## WORK ITEM
Please repeat the lines of the material below exactly, starting with the one that contains "Rendered at 2001 by 1125 pixels." and ending with the last.

## SUPPLIED DATA

*** Begin section ***

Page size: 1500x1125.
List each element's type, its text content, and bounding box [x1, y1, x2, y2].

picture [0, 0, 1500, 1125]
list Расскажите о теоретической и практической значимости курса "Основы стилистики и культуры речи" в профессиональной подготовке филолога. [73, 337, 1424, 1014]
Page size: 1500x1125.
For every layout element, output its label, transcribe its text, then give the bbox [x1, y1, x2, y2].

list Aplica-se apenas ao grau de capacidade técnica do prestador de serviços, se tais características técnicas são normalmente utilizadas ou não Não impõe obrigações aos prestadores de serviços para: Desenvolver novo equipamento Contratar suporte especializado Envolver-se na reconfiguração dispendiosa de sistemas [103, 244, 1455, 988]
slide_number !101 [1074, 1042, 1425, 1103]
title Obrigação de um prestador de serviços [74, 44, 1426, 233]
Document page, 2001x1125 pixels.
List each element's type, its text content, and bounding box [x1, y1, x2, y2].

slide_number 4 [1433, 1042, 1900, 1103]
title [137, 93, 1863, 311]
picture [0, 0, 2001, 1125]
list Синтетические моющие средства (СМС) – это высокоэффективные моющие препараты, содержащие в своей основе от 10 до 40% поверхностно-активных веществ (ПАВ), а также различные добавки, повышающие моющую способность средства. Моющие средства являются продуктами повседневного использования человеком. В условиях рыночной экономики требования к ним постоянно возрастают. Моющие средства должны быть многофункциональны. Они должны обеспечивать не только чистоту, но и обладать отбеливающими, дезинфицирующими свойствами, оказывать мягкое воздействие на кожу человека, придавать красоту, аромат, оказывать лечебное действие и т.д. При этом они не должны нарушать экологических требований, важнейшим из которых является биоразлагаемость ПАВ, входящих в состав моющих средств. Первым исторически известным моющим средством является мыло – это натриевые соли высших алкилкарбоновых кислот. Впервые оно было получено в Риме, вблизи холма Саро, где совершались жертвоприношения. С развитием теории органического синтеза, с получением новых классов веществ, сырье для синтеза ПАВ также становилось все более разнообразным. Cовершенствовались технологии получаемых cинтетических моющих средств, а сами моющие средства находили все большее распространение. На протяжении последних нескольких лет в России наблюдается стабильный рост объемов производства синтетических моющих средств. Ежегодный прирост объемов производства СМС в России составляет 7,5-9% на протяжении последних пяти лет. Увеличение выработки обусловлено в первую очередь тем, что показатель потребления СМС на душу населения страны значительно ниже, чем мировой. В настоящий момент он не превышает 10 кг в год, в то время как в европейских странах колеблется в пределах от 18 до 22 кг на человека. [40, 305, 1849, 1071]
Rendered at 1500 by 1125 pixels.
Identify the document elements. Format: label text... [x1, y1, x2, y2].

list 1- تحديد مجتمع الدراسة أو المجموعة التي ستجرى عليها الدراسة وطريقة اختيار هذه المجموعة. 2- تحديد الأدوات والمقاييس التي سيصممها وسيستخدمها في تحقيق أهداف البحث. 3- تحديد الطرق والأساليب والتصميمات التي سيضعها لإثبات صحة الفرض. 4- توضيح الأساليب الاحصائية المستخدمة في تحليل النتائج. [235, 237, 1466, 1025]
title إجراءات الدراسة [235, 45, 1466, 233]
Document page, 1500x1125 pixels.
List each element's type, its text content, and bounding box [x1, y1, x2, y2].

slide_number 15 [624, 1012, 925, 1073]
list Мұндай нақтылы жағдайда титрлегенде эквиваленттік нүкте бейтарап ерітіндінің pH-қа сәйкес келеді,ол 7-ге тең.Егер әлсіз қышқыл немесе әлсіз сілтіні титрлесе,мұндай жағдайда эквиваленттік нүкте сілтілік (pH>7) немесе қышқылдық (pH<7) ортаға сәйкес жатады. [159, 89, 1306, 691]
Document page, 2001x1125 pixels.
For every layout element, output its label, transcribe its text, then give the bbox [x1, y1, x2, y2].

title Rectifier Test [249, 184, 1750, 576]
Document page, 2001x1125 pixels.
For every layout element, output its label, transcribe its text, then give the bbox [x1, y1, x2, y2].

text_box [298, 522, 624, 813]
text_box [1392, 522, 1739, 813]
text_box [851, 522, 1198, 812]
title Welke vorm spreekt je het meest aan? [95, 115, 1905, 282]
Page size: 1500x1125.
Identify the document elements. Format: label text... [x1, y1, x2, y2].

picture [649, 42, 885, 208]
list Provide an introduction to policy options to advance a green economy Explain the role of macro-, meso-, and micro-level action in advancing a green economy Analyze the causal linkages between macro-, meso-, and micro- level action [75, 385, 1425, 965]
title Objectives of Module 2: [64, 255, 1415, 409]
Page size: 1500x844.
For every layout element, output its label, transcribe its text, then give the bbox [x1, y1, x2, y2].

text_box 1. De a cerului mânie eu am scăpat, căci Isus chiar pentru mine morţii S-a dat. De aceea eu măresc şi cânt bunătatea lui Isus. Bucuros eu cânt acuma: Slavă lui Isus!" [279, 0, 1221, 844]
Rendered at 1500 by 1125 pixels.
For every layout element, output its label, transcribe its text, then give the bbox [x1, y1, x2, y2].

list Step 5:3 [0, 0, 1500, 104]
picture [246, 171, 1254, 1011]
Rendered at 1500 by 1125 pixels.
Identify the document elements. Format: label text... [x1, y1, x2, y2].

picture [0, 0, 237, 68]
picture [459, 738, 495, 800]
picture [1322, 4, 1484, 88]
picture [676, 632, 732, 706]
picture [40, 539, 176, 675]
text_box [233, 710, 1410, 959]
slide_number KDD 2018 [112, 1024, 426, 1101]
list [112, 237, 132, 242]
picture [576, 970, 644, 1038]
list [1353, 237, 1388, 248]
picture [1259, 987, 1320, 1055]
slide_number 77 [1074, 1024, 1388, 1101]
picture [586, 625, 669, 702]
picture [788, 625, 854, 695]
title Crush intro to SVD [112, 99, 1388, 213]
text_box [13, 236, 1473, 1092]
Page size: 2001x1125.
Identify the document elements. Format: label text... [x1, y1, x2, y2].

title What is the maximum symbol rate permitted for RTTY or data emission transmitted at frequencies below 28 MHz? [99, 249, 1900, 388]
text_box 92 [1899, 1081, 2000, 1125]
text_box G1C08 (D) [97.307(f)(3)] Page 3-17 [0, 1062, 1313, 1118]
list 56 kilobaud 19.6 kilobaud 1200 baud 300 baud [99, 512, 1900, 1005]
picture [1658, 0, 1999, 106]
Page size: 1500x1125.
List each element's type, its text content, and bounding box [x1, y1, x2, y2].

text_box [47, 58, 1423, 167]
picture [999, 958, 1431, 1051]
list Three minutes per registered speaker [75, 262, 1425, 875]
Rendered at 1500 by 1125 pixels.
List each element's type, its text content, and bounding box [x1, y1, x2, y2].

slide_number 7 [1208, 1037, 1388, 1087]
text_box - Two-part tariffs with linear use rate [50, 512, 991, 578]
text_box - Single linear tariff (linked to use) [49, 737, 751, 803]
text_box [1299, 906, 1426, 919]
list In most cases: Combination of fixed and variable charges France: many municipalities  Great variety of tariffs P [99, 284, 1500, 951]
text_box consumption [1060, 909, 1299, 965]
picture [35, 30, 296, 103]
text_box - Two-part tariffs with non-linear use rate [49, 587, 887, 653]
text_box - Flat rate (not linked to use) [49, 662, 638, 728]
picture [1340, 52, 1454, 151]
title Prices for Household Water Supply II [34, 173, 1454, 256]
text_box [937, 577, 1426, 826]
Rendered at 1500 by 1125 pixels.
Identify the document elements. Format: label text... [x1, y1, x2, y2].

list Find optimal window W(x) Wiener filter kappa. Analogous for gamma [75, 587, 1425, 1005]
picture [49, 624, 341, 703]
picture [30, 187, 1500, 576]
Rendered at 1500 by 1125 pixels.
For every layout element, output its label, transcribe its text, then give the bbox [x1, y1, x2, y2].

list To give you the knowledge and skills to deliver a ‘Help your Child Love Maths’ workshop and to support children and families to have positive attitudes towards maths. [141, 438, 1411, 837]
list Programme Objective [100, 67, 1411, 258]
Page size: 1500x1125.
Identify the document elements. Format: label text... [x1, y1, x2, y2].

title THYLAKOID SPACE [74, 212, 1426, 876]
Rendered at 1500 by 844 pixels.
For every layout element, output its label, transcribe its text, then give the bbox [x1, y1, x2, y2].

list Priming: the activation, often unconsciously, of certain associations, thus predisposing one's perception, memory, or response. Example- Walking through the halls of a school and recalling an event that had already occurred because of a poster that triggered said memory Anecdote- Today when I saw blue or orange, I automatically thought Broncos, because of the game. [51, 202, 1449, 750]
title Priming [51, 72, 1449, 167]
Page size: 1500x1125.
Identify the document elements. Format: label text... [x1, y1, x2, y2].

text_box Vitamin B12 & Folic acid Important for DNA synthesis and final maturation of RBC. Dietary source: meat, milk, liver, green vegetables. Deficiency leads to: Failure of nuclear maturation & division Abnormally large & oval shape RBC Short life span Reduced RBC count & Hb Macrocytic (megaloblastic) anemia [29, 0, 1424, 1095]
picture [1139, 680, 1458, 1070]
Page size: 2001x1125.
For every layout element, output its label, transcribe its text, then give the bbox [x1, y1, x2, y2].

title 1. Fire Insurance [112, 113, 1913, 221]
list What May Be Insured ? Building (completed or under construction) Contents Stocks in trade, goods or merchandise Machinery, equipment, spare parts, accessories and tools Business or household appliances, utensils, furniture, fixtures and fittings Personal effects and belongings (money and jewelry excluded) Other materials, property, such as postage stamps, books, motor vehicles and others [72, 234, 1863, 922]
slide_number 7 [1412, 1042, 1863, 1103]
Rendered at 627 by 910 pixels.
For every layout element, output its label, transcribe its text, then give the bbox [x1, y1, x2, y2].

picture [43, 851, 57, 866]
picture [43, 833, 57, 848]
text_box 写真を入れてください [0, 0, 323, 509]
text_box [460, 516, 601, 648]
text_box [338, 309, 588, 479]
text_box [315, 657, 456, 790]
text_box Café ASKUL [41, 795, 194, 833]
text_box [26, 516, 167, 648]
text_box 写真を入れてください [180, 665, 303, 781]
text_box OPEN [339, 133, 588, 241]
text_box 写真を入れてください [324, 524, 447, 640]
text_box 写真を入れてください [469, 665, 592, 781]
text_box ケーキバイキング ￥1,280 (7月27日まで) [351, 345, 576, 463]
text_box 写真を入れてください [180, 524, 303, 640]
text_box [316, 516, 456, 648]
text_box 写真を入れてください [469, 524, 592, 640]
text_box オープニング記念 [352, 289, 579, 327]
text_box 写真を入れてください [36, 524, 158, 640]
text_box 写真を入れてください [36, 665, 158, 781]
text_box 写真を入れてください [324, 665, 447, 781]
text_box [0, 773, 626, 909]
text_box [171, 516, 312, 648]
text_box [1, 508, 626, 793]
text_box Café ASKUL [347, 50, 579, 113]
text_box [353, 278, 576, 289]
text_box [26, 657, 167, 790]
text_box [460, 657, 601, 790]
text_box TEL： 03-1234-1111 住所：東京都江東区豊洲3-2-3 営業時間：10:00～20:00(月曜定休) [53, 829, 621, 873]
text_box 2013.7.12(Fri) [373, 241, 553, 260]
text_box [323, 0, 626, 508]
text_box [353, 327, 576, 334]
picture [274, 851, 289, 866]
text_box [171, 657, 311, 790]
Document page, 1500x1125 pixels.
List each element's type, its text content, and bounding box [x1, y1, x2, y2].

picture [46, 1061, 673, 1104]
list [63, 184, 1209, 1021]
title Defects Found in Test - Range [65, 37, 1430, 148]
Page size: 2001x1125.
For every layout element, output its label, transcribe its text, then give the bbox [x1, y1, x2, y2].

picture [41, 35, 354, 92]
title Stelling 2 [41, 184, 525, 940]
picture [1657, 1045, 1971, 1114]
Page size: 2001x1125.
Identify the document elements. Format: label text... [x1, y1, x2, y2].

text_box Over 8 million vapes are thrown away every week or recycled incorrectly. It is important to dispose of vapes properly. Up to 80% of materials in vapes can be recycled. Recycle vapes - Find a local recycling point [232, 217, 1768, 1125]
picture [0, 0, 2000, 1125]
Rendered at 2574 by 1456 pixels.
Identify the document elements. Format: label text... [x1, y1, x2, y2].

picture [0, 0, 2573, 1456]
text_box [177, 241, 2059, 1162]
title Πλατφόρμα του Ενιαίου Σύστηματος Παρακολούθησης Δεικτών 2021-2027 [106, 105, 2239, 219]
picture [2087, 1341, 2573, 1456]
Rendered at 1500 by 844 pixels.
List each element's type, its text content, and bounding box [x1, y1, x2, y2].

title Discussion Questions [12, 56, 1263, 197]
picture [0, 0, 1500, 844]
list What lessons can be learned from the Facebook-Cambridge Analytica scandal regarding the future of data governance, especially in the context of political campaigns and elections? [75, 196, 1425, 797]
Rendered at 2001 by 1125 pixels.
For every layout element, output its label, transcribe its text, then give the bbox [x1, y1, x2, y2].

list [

*** End section ***

## ANSWER SECTION
Rendered at 2001 by 1125 pixels.
For every layout element, output its label, transcribe its text, then give the bbox [x1, y1, x2, y2].

list [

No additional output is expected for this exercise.